Be careful what you fish for
A cautionary tale for companies seeking to complain of anti-competitive conduct by a competitor: approach the competition regulator with clean hands!
Spain’s National Competition Commission (CNC) recently fined the National Association of Canned Fish and Seafood Manufacturers of Spain (ANFACO) €2.1 million for anti-competitive conduct, consisting of a ‘coordinated commercial policy’ implemented by ANFACO’s member companies against Galician mussel producers.
Unluckily for ANFACO, the CNC investigation was prompted by a complaint which ANFACO had itself made in October 2008 about alleged anti-competitive conduct by Galician mussel producers. In those proceedings, the CNC concluded that the mussel producers had breached the Spanish Competition Act by fixing prices and other commercial terms and conditions. As a result, 15 mussel producers were collectively fined about €1.7 million.
However, information obtained by the CNC during those proceedings revealed that something fishy was taking place within ANFACO itself. The evidence showed that ANFACO had coordinated a temporary boycott to force common purchasing terms on mussel producers. This collusion restricted the ability of each member company to negotiate individually with mussel producers, breaching the Spanish Competition Act. Although ANFACO’s actions were taken as a countermeasure to the anti-competitive conduct of Galician mussel producers, they were nevertheless an unjustified restraint of competition.

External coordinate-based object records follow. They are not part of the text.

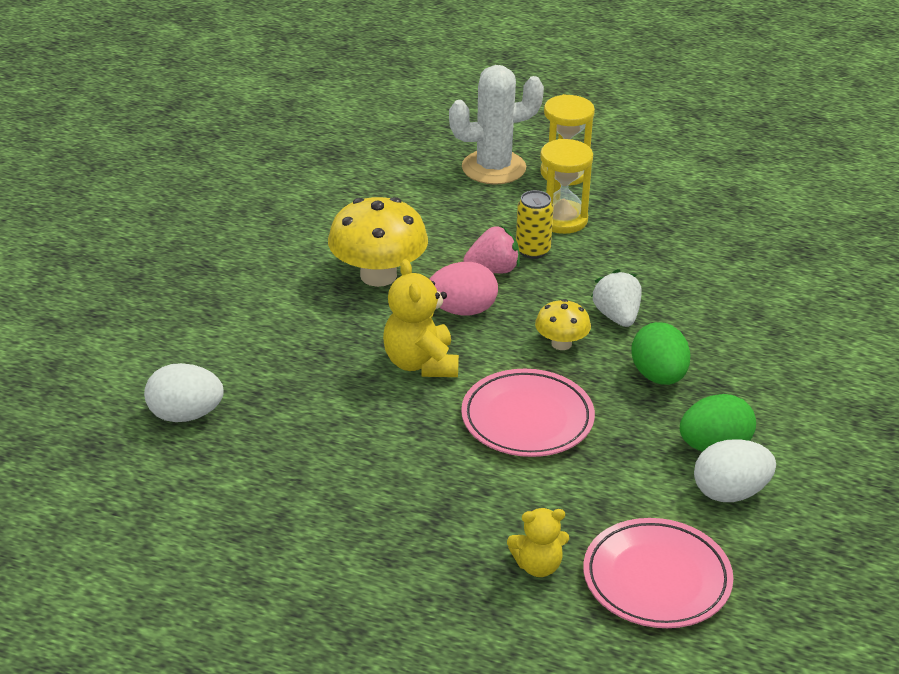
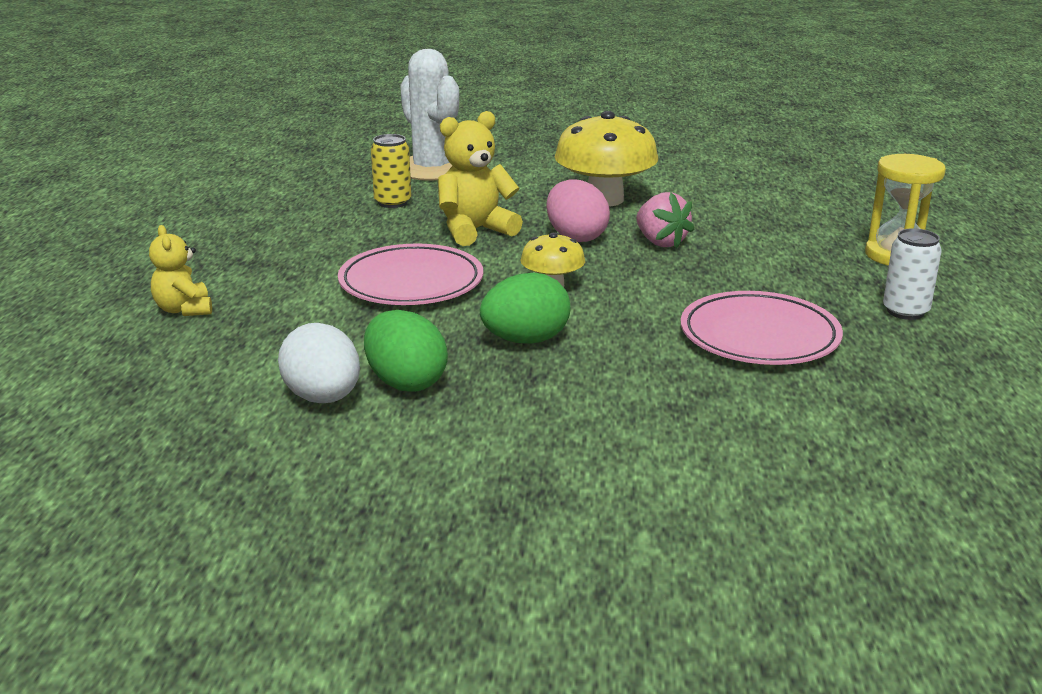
camera: 75 degrees right, 10 degrees down
white egg [144,363,224,422] -> none
white cactus [449,65,544,185] -> white cactus moved to [400,49,459,181]
yellow can [516,190,554,259] -> yellow can moved to [371,134,411,208]
yellow hourglass [540,139,593,234] -> none
pink plate [583,518,733,628] -> pink plate moved to [681,291,843,365]
white strawberry [591,269,642,327] -> none
none -> white can [883,228,942,320]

The CNC has sent a strong message that any “collective coercion” can still be an illegal agreement, even if it is a reaction to anti-competitive conduct. It has also provided a reminder to other companies that approaching a competition regulator can bring the spotlight back to you.
ANFACO has two months to appeal the sanction under the Spanish Competition Act. Seven of the 15 associations have commenced this process.